WHAT TO WORK ON:
A verbatim printing of the entries that follow is needed; pictures must not appear in it.

Difference listings:
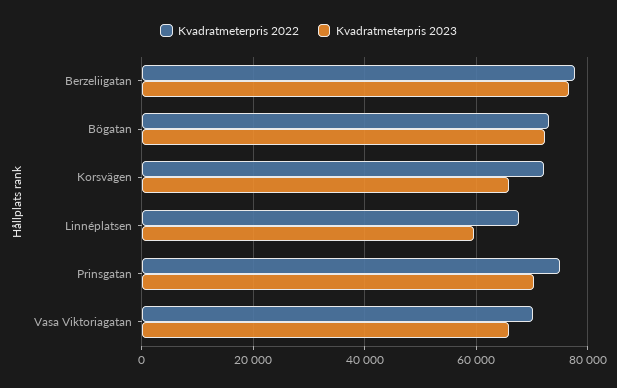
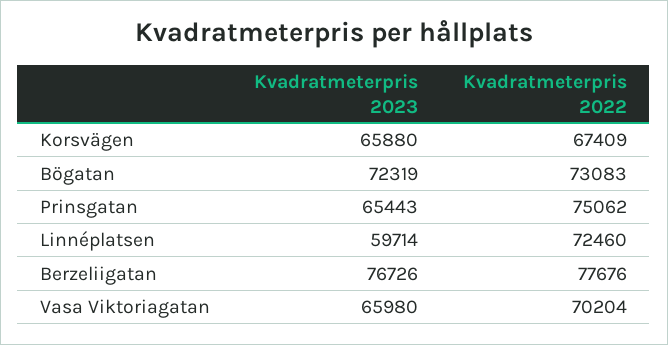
Kvadratmeterpris 2022, Korsvägen: 72000 -> 67409
Kvadratmeterpris 2022, Linnéplatsen: 68000 -> 72460
Kvadratmeterpris 2023, Prinsgatan: 70000 -> 65443

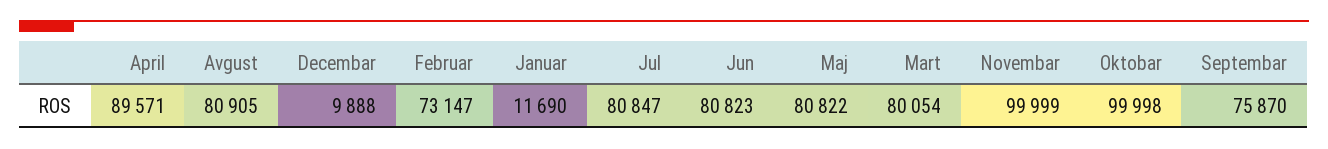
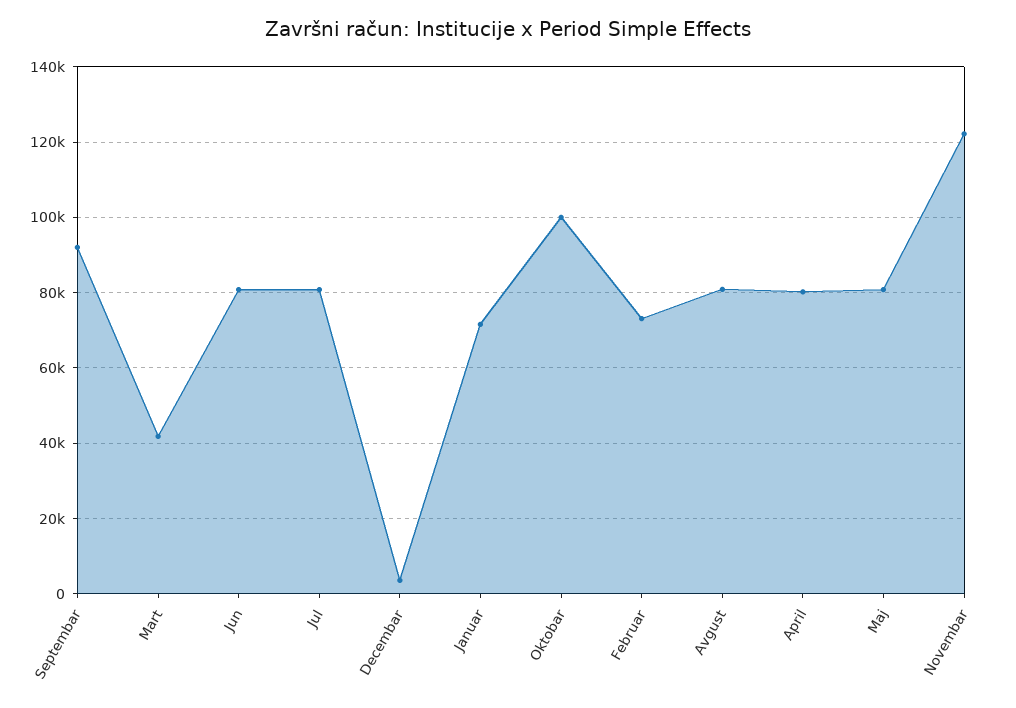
April: 89571 -> 80000
Decembar: 9888 -> 4000
Januar: 11690 -> 72000
Mart: 80054 -> 42000
Novembar: 99999 -> 122000
Septembar: 75870 -> 92000

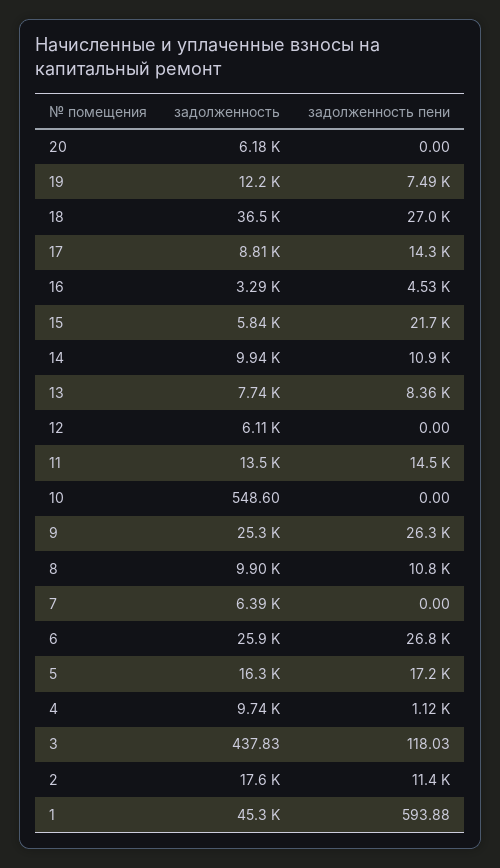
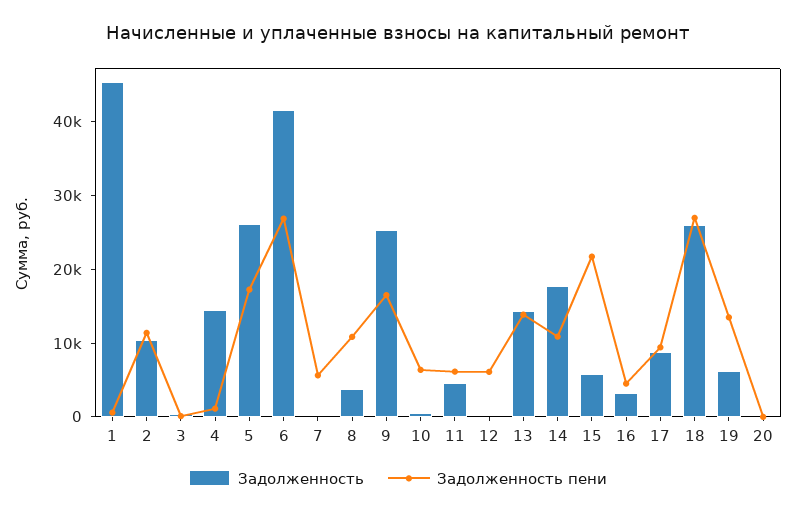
задолженность, 20: 6180 -> 0
задолженность, 19: 12200 -> 6000
задолженность пени, 19: 7490 -> 14000
задолженность, 18: 36500 -> 26000
задолженность пени, 17: 14300 -> 10000
задолженность, 14: 9940 -> 18000
задолженность, 13: 7740 -> 14000
задолженность пени, 13: 8360 -> 14000
задолженность, 12: 6110 -> 0
задолженность пени, 12: 0 -> 6000
задолженность, 11: 13500 -> 4000
задолженность пени, 11: 14500 -> 6000
задолженность пени, 10: 0 -> 6000
задолженность пени, 9: 26300 -> 16000
задолженность, 8: 9900 -> 4000
задолженность, 7: 6390 -> 0
задолженность пени, 7: 0 -> 6000
задолженность, 6: 25900 -> 42000
задолженность, 5: 16300 -> 26000
задолженность, 4: 9740 -> 14000
задолженность, 2: 17600 -> 10000

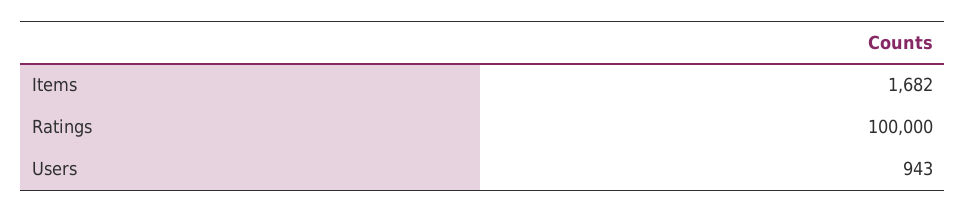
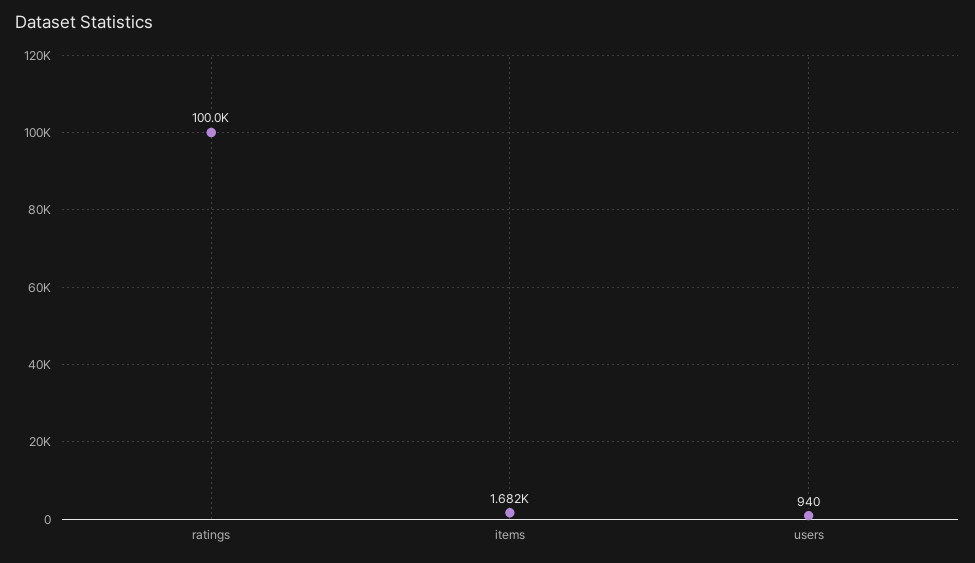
Users: 943 -> 940

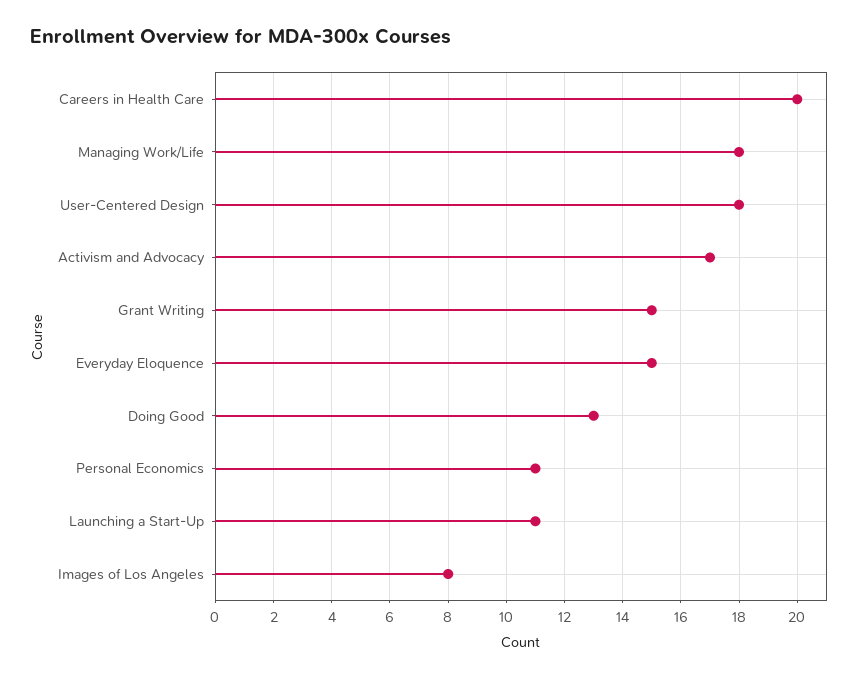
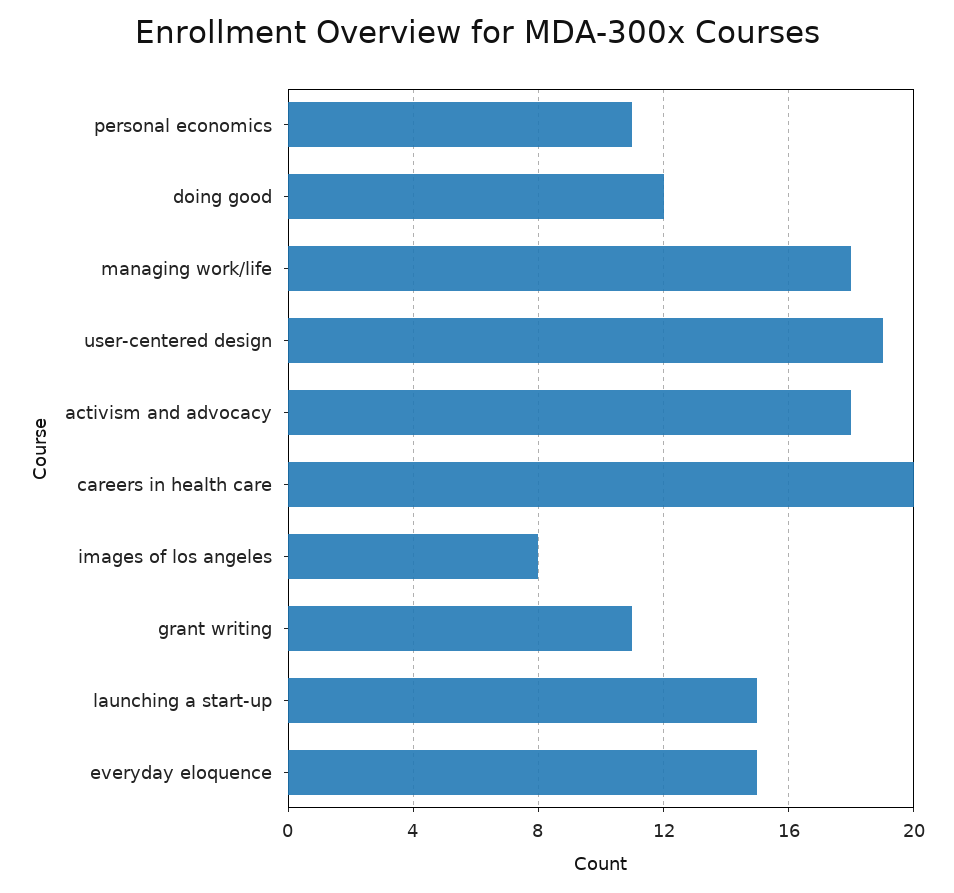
User-Centered Design: 18 -> 19
Activism and Advocacy: 17 -> 18
Grant Writing: 15 -> 11
Doing Good: 13 -> 12
Launching a Start-Up: 11 -> 15

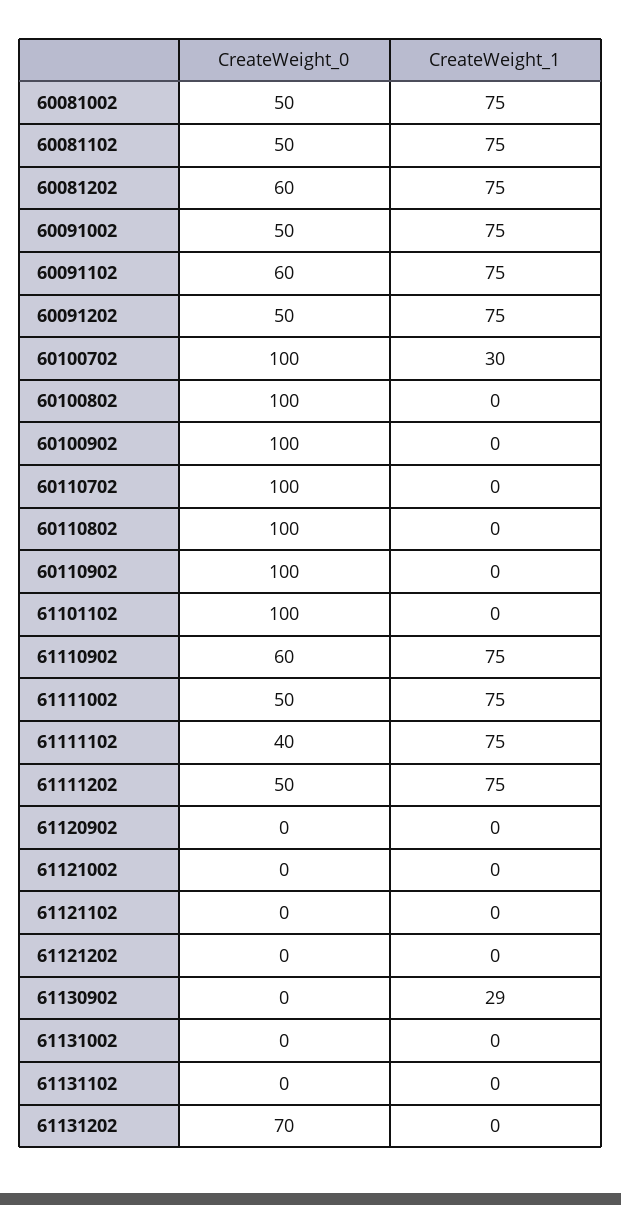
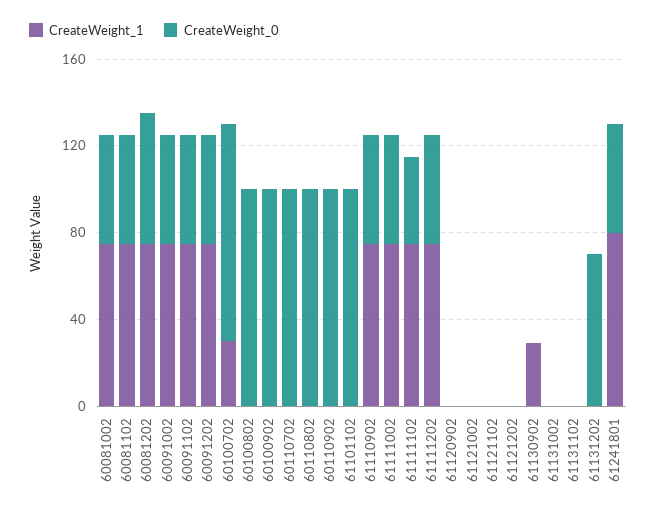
CreateWeight_0, 60091102: 60 -> 50
CreateWeight_0, 61110902: 60 -> 50
CreateWeight_1, 61241801: none -> 80
CreateWeight_0, 61241801: none -> 50

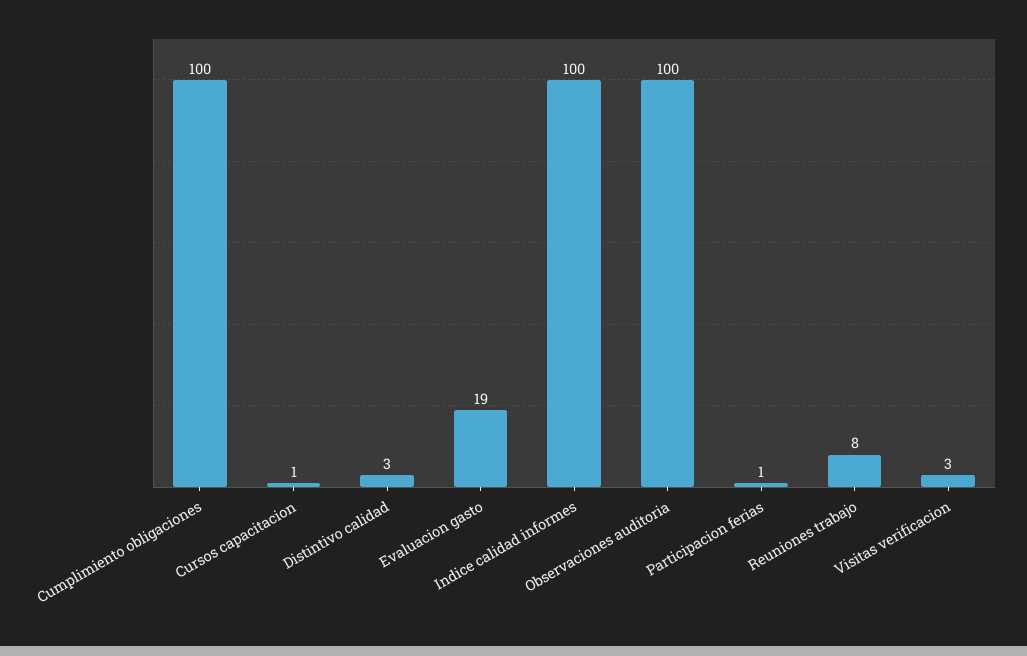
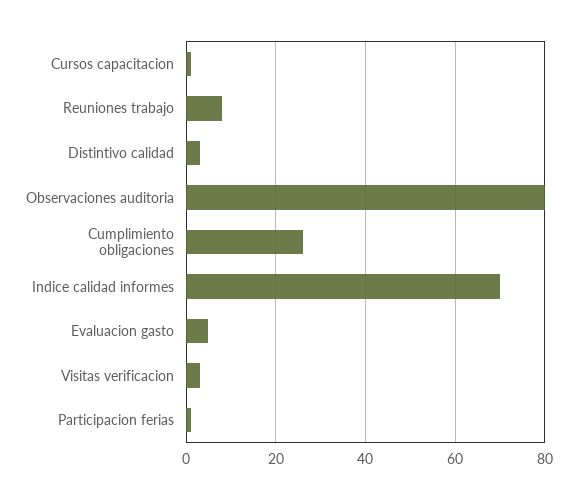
Cumplimiento obligaciones: 100 -> 25
Evaluacion gasto: 19 -> 5
Indice calidad informes: 100 -> 70
Observaciones auditoria: 100 -> 80

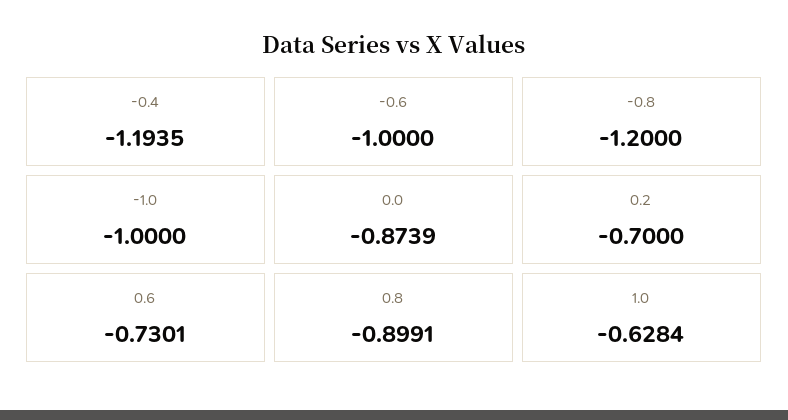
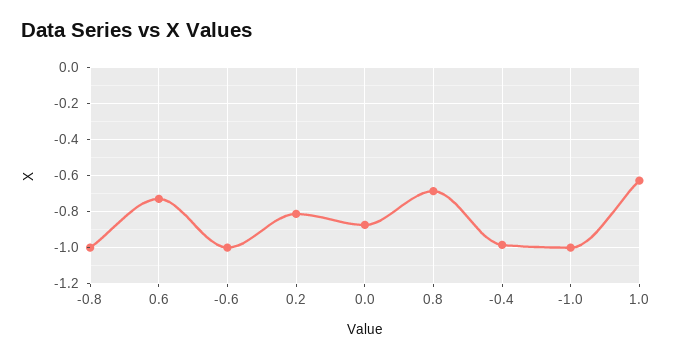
-0.4: -1.1935 -> -1
-0.8: -1.2 -> -1
0.2: -0.7 -> -0.8
0.8: -0.8991 -> -0.7

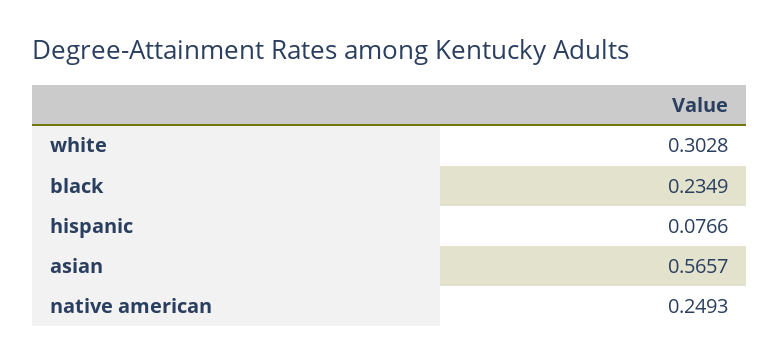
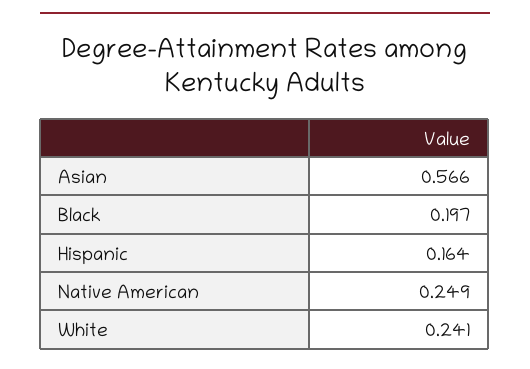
white: 0.3028 -> 0.241
black: 0.2349 -> 0.197
hispanic: 0.0766 -> 0.164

RESULT BELOW:
Kvadratmeterpris 2022, Korsvägen: 72000 -> 67409
Kvadratmeterpris 2022, Linnéplatsen: 68000 -> 72460
Kvadratmeterpris 2023, Prinsgatan: 70000 -> 65443

April: 89571 -> 80000
Decembar: 9888 -> 4000
Januar: 11690 -> 72000
Mart: 80054 -> 42000
Novembar: 99999 -> 122000
Septembar: 75870 -> 92000

задолженность, 20: 6180 -> 0
задолженность, 19: 12200 -> 6000
задолженность пени, 19: 7490 -> 14000
задолженность, 18: 36500 -> 26000
задолженность пени, 17: 14300 -> 10000
задолженность, 14: 9940 -> 18000
задолженность, 13: 7740 -> 14000
задолженность пени, 13: 8360 -> 14000
задолженность, 12: 6110 -> 0
задолженность пени, 12: 0 -> 6000
задолженность, 11: 13500 -> 4000
задолженность пени, 11: 14500 -> 6000
задолженность пени, 10: 0 -> 6000
задолженность пени, 9: 26300 -> 16000
задолженность, 8: 9900 -> 4000
задолженность, 7: 6390 -> 0
задолженность пени, 7: 0 -> 6000
задолженность, 6: 25900 -> 42000
задолженность, 5: 16300 -> 26000
задолженность, 4: 9740 -> 14000
задолженность, 2: 17600 -> 10000

Users: 943 -> 940

User-Centered Design: 18 -> 19
Activism and Advocacy: 17 -> 18
Grant Writing: 15 -> 11
Doing Good: 13 -> 12
Launching a Start-Up: 11 -> 15

CreateWeight_0, 60091102: 60 -> 50
CreateWeight_0, 61110902: 60 -> 50
CreateWeight_1, 61241801: none -> 80
CreateWeight_0, 61241801: none -> 50

Cumplimiento obligaciones: 100 -> 25
Evaluacion gasto: 19 -> 5
Indice calidad informes: 100 -> 70
Observaciones auditoria: 100 -> 80

-0.4: -1.1935 -> -1
-0.8: -1.2 -> -1
0.2: -0.7 -> -0.8
0.8: -0.8991 -> -0.7

white: 0.3028 -> 0.241
black: 0.2349 -> 0.197
hispanic: 0.0766 -> 0.164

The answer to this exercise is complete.